● **Raw data**
━━━━

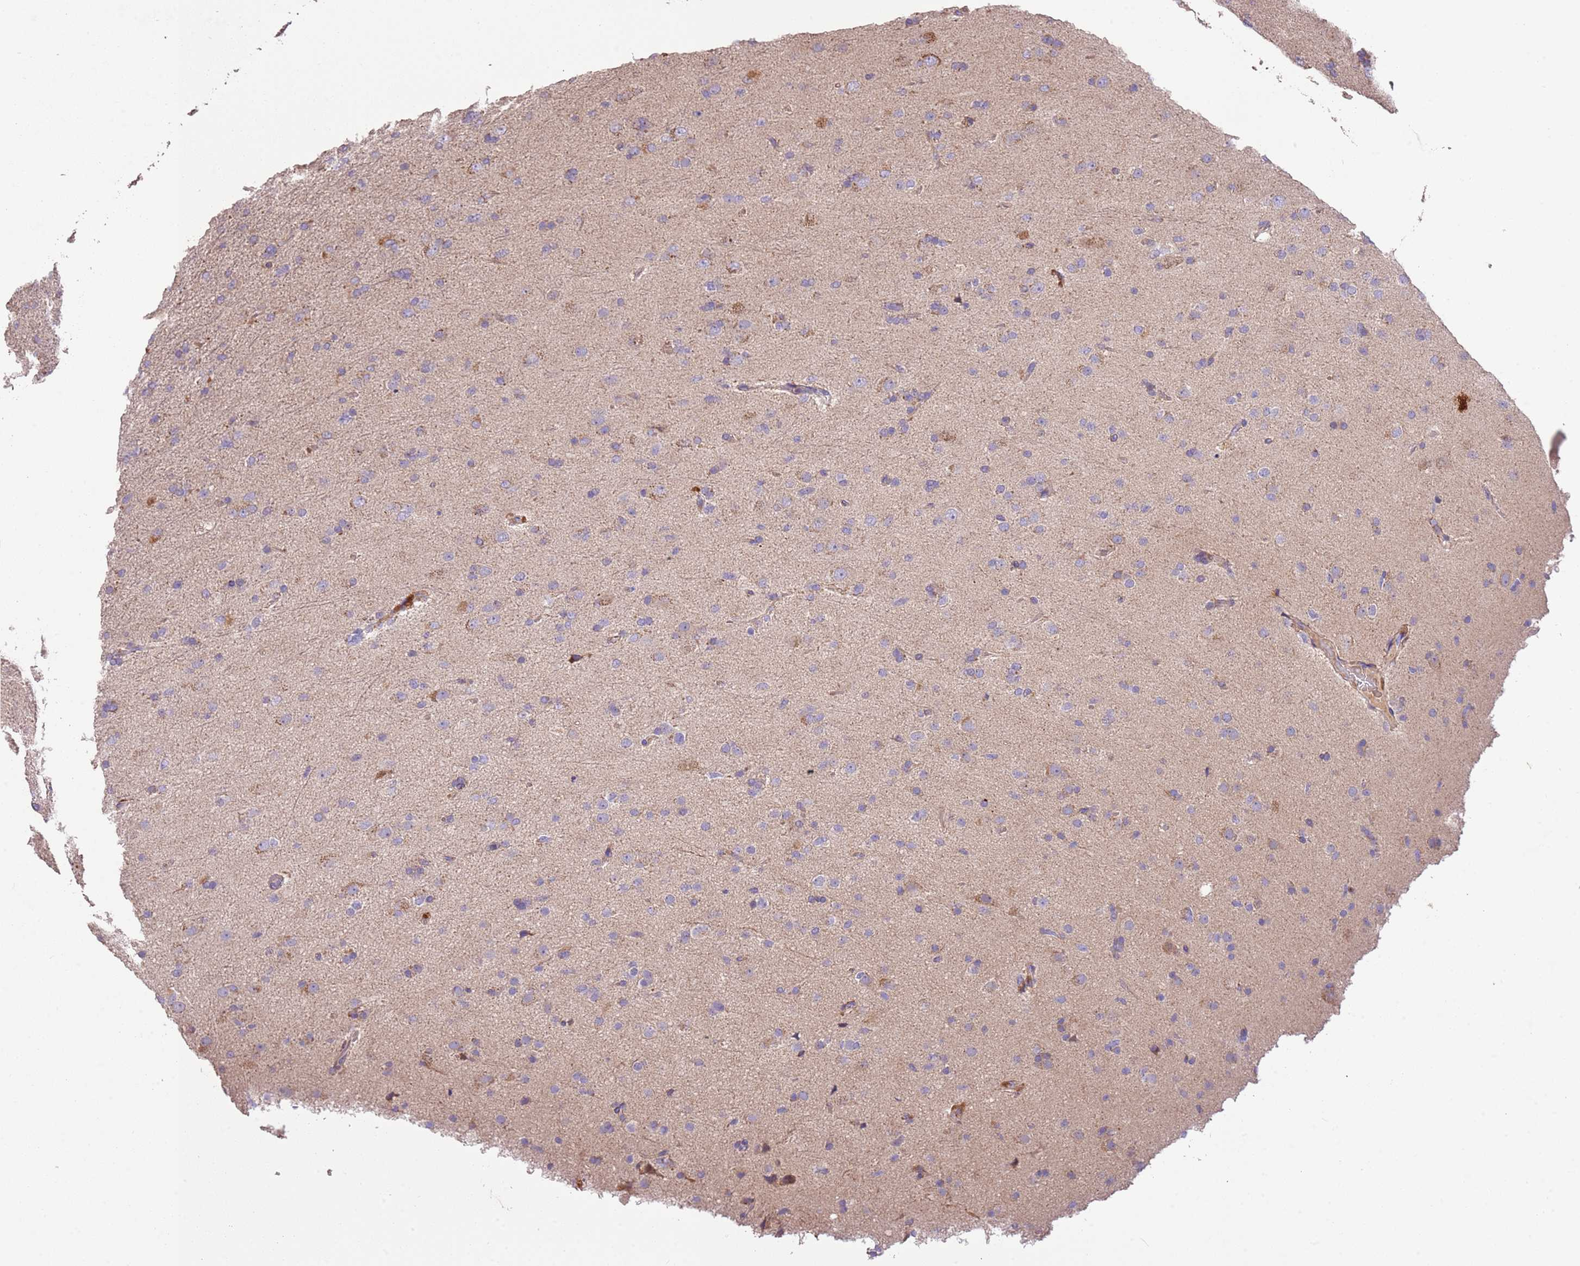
{"staining": {"intensity": "weak", "quantity": "<25%", "location": "cytoplasmic/membranous"}, "tissue": "glioma", "cell_type": "Tumor cells", "image_type": "cancer", "snomed": [{"axis": "morphology", "description": "Glioma, malignant, Low grade"}, {"axis": "topography", "description": "Brain"}], "caption": "Tumor cells are negative for protein expression in human glioma.", "gene": "PIGA", "patient": {"sex": "male", "age": 65}}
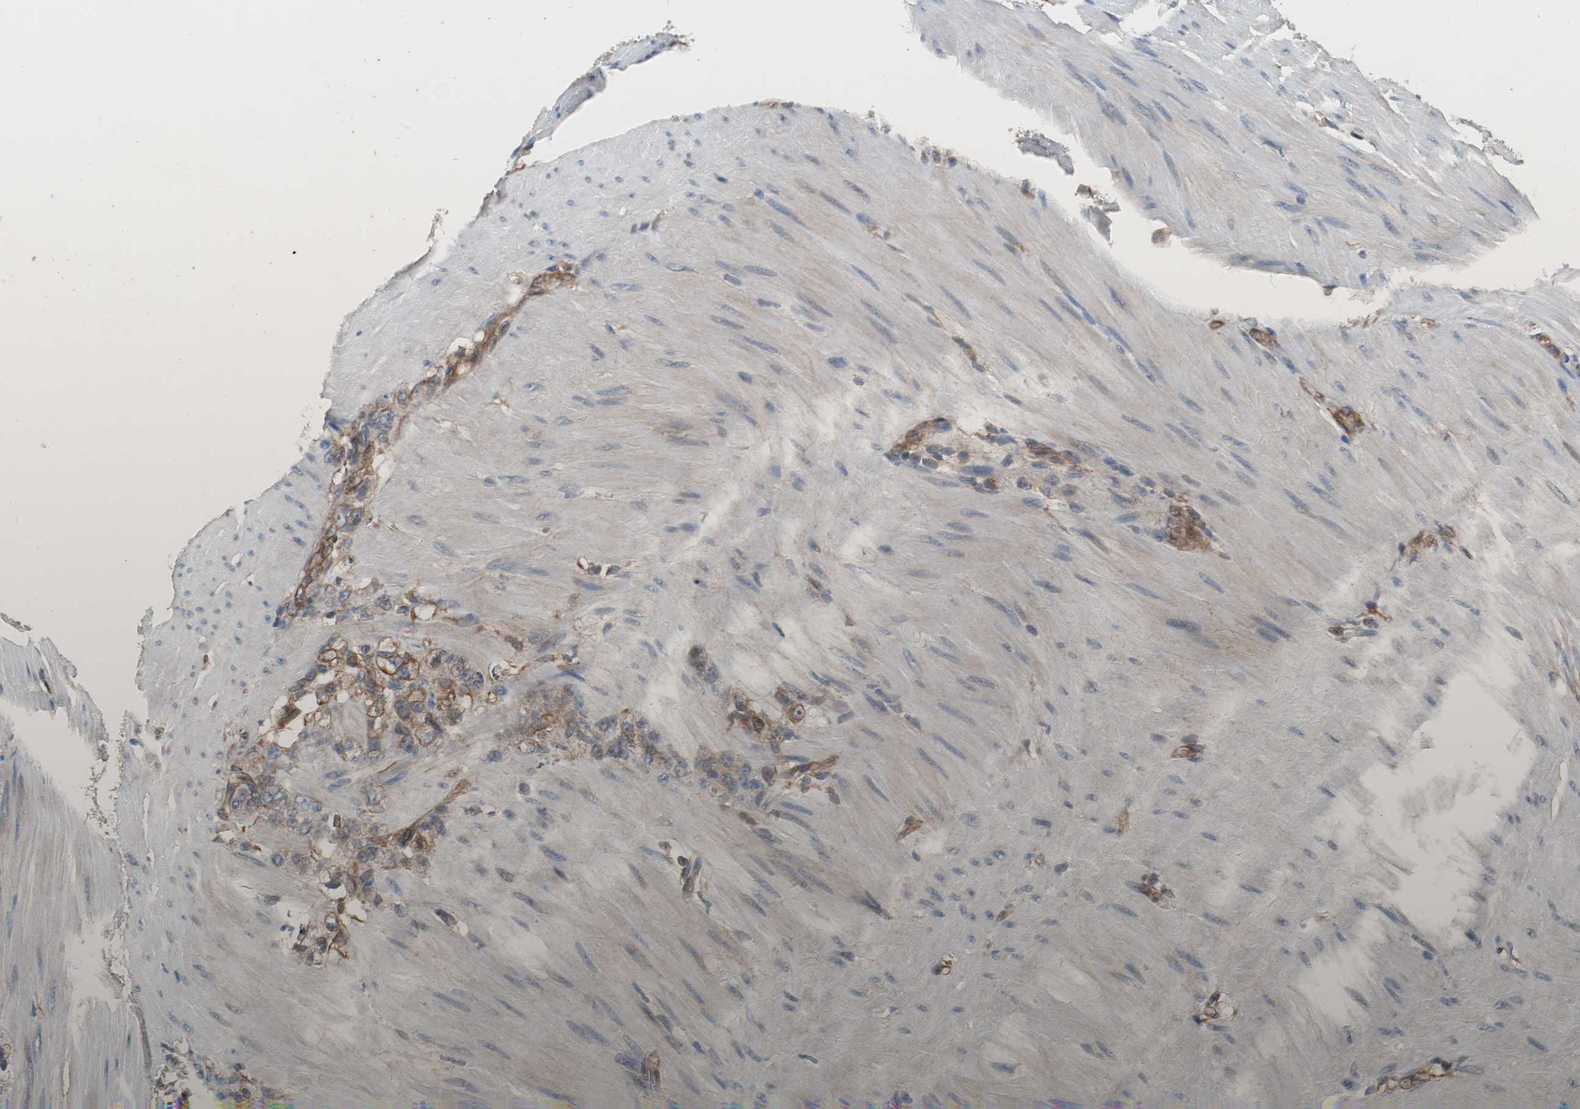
{"staining": {"intensity": "moderate", "quantity": "25%-75%", "location": "cytoplasmic/membranous"}, "tissue": "stomach cancer", "cell_type": "Tumor cells", "image_type": "cancer", "snomed": [{"axis": "morphology", "description": "Adenocarcinoma, NOS"}, {"axis": "topography", "description": "Stomach"}], "caption": "An immunohistochemistry image of neoplastic tissue is shown. Protein staining in brown shows moderate cytoplasmic/membranous positivity in stomach cancer within tumor cells.", "gene": "KIF3B", "patient": {"sex": "male", "age": 82}}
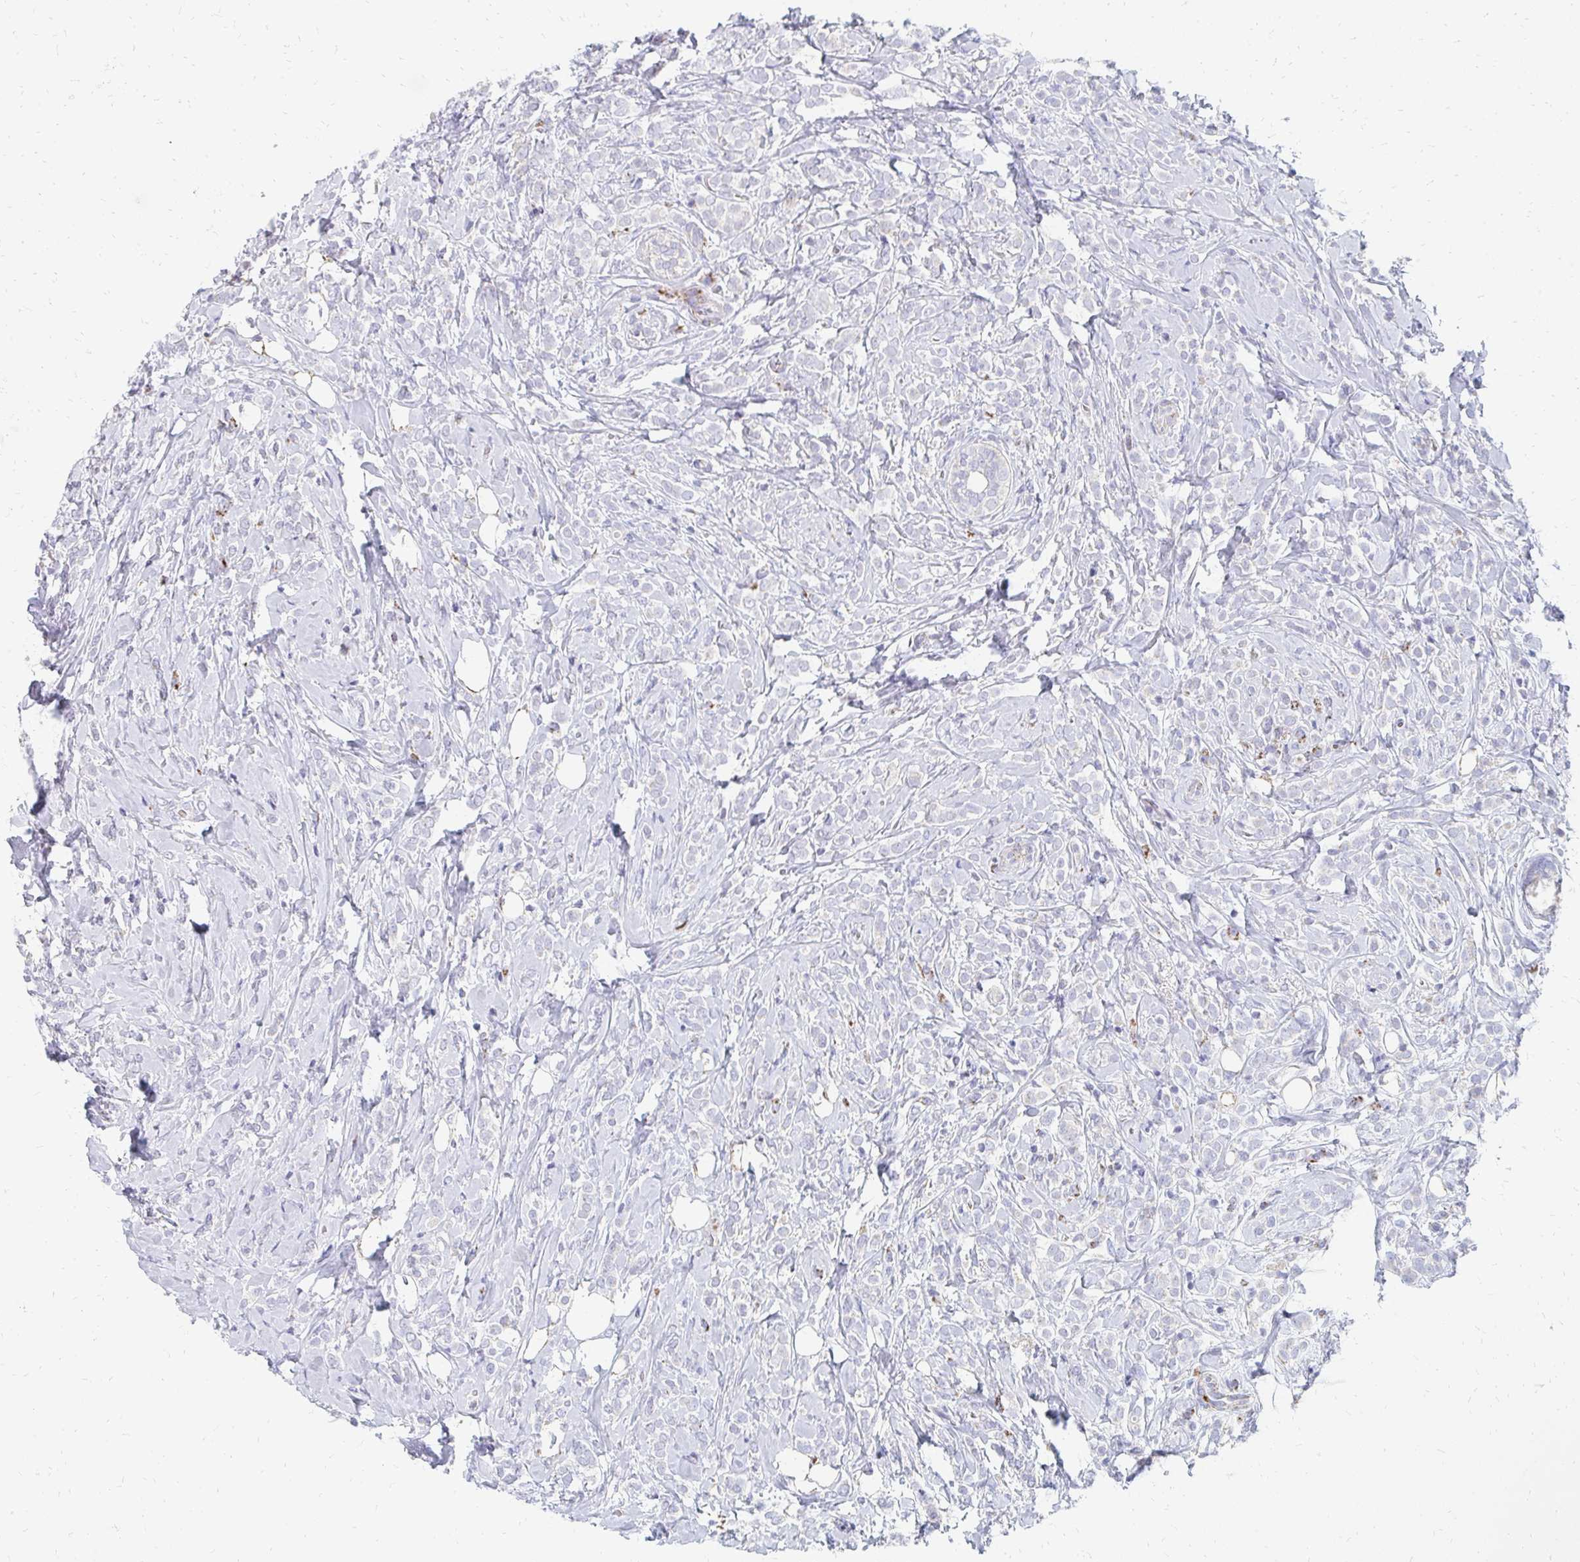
{"staining": {"intensity": "moderate", "quantity": "<25%", "location": "cytoplasmic/membranous"}, "tissue": "breast cancer", "cell_type": "Tumor cells", "image_type": "cancer", "snomed": [{"axis": "morphology", "description": "Lobular carcinoma"}, {"axis": "topography", "description": "Breast"}], "caption": "Immunohistochemical staining of breast cancer demonstrates low levels of moderate cytoplasmic/membranous staining in approximately <25% of tumor cells. (Stains: DAB in brown, nuclei in blue, Microscopy: brightfield microscopy at high magnification).", "gene": "OR10V1", "patient": {"sex": "female", "age": 49}}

━━━━

Retype the data exactly; images stay out.

{"staining": {"intensity": "weak", "quantity": "<25%", "location": "cytoplasmic/membranous"}, "tissue": "glioma", "cell_type": "Tumor cells", "image_type": "cancer", "snomed": [{"axis": "morphology", "description": "Glioma, malignant, Low grade"}, {"axis": "topography", "description": "Brain"}], "caption": "Tumor cells are negative for protein expression in human glioma.", "gene": "PIGA", "patient": {"sex": "male", "age": 65}}
{"staining": {"intensity": "moderate", "quantity": "25%-75%", "location": "cytoplasmic/membranous"}, "tissue": "stomach cancer", "cell_type": "Tumor cells", "image_type": "cancer", "snomed": [{"axis": "morphology", "description": "Adenocarcinoma, NOS"}, {"axis": "topography", "description": "Stomach"}], "caption": "An immunohistochemistry image of neoplastic tissue is shown. Protein staining in brown shows moderate cytoplasmic/membranous positivity in stomach cancer within tumor cells.", "gene": "KIF3B", "patient": {"sex": "male", "age": 82}}
{"staining": {"intensity": "moderate", "quantity": "<25%", "location": "cytoplasmic/membranous"}, "tissue": "breast cancer", "cell_type": "Tumor cells", "image_type": "cancer", "snomed": [{"axis": "morphology", "description": "Lobular carcinoma"}, {"axis": "topography", "description": "Breast"}], "caption": "Immunohistochemical staining of breast cancer demonstrates low levels of moderate cytoplasmic/membranous staining in approximately <25% of tumor cells. (Stains: DAB in brown, nuclei in blue, Microscopy: brightfield microscopy at high magnification).", "gene": "OR10V1", "patient": {"sex": "female", "age": 49}}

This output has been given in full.